From design brief to design feedback
Abstract Notebooks are designed to meld creativity with collaboration by incorporating your favorite design tools with innovative documentation and communication processes. You can present your work and ask for reviews in a single, flexible space.
A notebook is the center of your design process—a place to show your work and a way to focus, explain, and discuss the decisions you and your team make that lead to the outcomes you’re working towards. In this guide, we’ll walk you through the steps of a straightforward design workflow—from project brief to design review—and show how Abstract Notebooks helps you develop, collect, and share your design work with your team in one place, so you can be more focused and your work can be more effective.
Write a design brief
Most successful projects start with a clear description of the issue they are trying to solve. Rather than jumping directly into a design tool and working in pixels, start with words. By getting a clear understanding of the issue in writing, your team can avoid misunderstandings early in the process and save time later.

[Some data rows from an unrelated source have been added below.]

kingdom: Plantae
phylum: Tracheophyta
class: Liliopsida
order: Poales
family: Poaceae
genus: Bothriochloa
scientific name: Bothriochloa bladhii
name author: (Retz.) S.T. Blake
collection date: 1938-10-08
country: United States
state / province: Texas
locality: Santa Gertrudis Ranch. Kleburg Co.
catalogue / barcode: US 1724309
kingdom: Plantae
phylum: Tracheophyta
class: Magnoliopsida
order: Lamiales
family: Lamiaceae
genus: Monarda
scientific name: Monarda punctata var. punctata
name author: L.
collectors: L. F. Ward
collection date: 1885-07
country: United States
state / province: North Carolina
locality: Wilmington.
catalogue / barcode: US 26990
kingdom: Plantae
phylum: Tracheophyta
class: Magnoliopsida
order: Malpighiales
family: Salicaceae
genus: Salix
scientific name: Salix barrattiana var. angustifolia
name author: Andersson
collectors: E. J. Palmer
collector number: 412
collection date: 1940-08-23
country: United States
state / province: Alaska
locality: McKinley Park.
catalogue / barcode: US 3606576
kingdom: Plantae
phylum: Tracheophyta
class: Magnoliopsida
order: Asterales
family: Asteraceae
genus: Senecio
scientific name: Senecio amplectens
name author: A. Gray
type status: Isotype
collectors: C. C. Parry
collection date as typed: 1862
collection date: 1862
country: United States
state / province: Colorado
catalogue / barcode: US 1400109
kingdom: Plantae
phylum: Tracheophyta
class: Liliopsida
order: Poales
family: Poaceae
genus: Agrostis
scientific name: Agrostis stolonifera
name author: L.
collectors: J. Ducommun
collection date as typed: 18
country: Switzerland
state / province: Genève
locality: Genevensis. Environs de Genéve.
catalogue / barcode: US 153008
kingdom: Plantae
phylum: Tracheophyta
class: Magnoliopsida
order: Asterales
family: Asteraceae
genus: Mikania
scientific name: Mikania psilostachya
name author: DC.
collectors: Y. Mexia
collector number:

Some questions you may want to ask and answer in your design brief are:
- What is the issue?
- Who is the audience?
- What is the goal of the project?
Start by creating a notebook and writing out the answers to these questions. As an example, let’s look at how a team building a banking app might create a design brief in a notebook.
A good design brief should have a concise problem statement, one or more tangible objectives, well-defined and achievable success metrics, and at least one user story.
Explore and import visual designs
With a clear design brief in hand, let’s explore some ideas. This part is often messy, whether you’re working in Figma or Sketch or with pencil and paper. Ideation and creation can look cluttered to people watching from the sidelines, while you iterate through design ideas as quickly as they come. Thankfully, notebooks are a great way to clear away the cruft and collect work that shows the narrative of your design thinking.
Using the banking app project again, let’s take some ideas from a Figma frame and add them to our notebook.
The images alone don’t tell the story, though. We can write some accompanying descriptions to explain how these designs tie together and address the issues brought up in the project brief.
At this point, we have a notebook with a problem statement and a proposed solution, with visuals and explanations. We can share this with our teams and they’ll be able to understand our goals and intentions. The notebook tells one continuous and focused story to anyone who reads it, without the need for additional, external context or explanation.
Set the status and request reviews
The full power of Abstract Notebooks is achieved when other people are brought into the conversation, moving an idea from a design to a discussion to a decision. Setting the status of the notebook tells other people what stage the work is in, so they’ll know what kind of review is needed. A notebook with a “Work in progress” status is likely not open for detailed reviews, while one marked “Wireframes” is often ready for granular feedback of visual designs.
Let’s set the status of our notebook to “Open for feedback”, since we’re interested in high-level feedback on our design direction. We can then add people to the discussion by requesting a review. Here we can request a review of the bank app designs to get feedback from the project stakeholders.
With Abstract Notebooks, you have a single place to gather requirements, show your designs, and propose ideas. Notebooks give you a way to bring all of your work together and remove any excess or clutter. You can focus on the issues and solutions in front of you and build a cohesive story to share with the rest of your team.
Now it’s your turn. Start with words in a notebook of your own and bring all of your ideas together in one place!